UFC icon Matt Hughes has pulled out of his coma after his pickup truck collided with a moving train last month, according to an interview that close friend and fellow UFC Hall of Famer Pat Miletich gave The MMA Hour today.
Hughes was driving near his home in Illinois on the morning of June 16 when he tried to cross a set of railroad tracks directly in front of a moving train, which hit the passenger side of his truck. He was airlifted to a hospital with head trauma, and updates on his condition have been scarce.
Miletich gave some encouraging information about Hughes’ well-being. “He is surprising the doctors,” he said in the interview, as transcribed by MMAFighting.com. “He’s making great leaps and he’s no longer in a coma, and he’s improving. It’s going to be a long road. Any type of head trauma at that level, there’s going to be some rehab.”
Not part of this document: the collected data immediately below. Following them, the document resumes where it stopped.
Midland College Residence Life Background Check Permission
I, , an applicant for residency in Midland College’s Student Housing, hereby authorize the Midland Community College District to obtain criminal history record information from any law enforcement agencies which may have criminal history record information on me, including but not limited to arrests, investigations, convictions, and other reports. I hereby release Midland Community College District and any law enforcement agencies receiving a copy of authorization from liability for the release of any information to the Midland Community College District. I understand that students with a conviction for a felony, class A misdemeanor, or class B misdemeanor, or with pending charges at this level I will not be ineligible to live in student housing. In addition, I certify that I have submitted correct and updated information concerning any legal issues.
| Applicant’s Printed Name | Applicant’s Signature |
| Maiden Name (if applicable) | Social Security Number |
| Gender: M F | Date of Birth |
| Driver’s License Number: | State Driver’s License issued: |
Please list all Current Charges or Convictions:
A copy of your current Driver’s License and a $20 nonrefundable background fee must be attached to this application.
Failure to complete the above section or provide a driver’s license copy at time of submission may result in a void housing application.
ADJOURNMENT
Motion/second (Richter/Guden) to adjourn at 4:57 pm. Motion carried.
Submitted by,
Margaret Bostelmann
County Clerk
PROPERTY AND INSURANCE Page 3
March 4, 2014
He also shared some details about the collision:
“The [train] engineer said, Matt had stopped on the gravel road. It’s a hill, goes up, it’s a real quick hill that goes up to the railroad tracks. He had stopped, then tried to get across it in time. The train was going almost 50 mph.
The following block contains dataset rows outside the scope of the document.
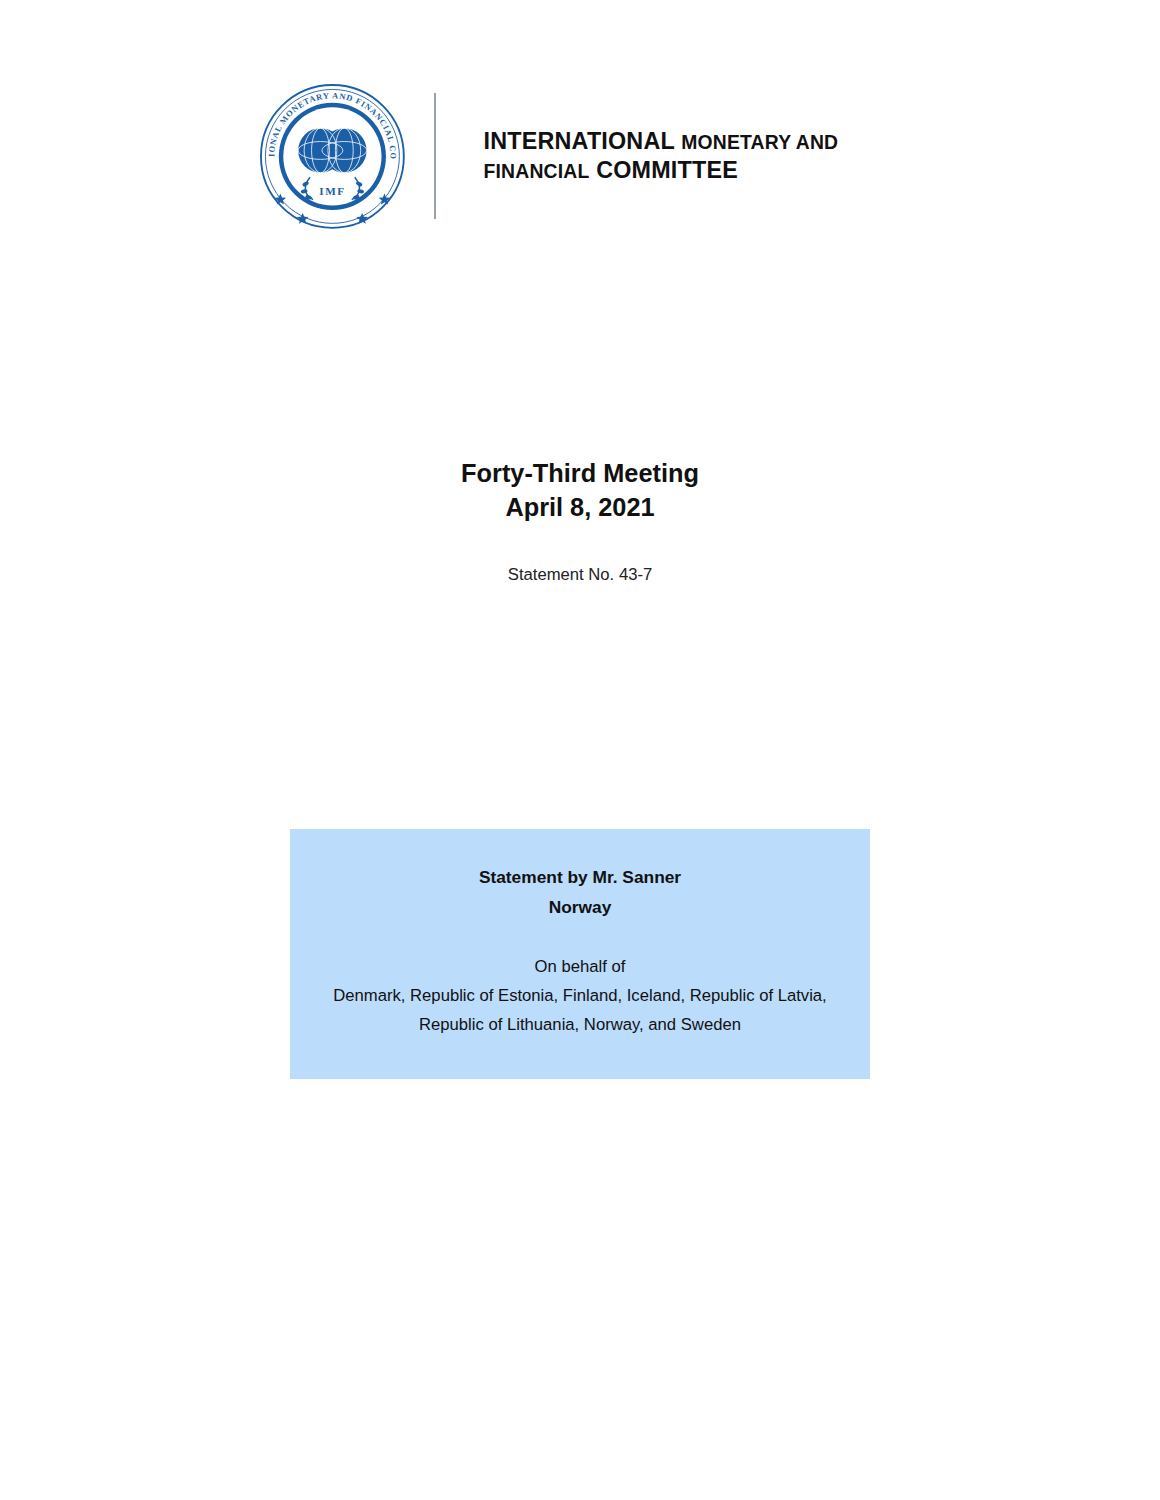IMF INTERNATIONAL MONETARY AND FINANCIAL COMMITTEE
INTERNATIONAL MONETARY AND FINANCIAL COMMITTEE
Forty-Third Meeting
April 8, 2021
Statement No. 43-7
Statement by Mr. Sanner
Norway
On behalf of
Denmark, Republic of Estonia, Finland, Iceland, Republic of Latvia,
Republic of Lithuania, Norway, and Sweden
“When you’re out in the country, there’s no crossing guards, there’s no lights. It’s almost like, he saw it, then tried to beat it. What I would say is that, you’re on a gravel road out in country on a hill and you’re trying to punch it and get over, you’re going to swing tires, he didn’t get across in time and got clipped on the passenger side.”
Hughes held the welterweight championship for two stints during the mid-2000s and is widely considered to be one of the greatest fighters ever in the 170-pound division. He’s one of two people ever to defeat Georges St-Pierre in the octagon.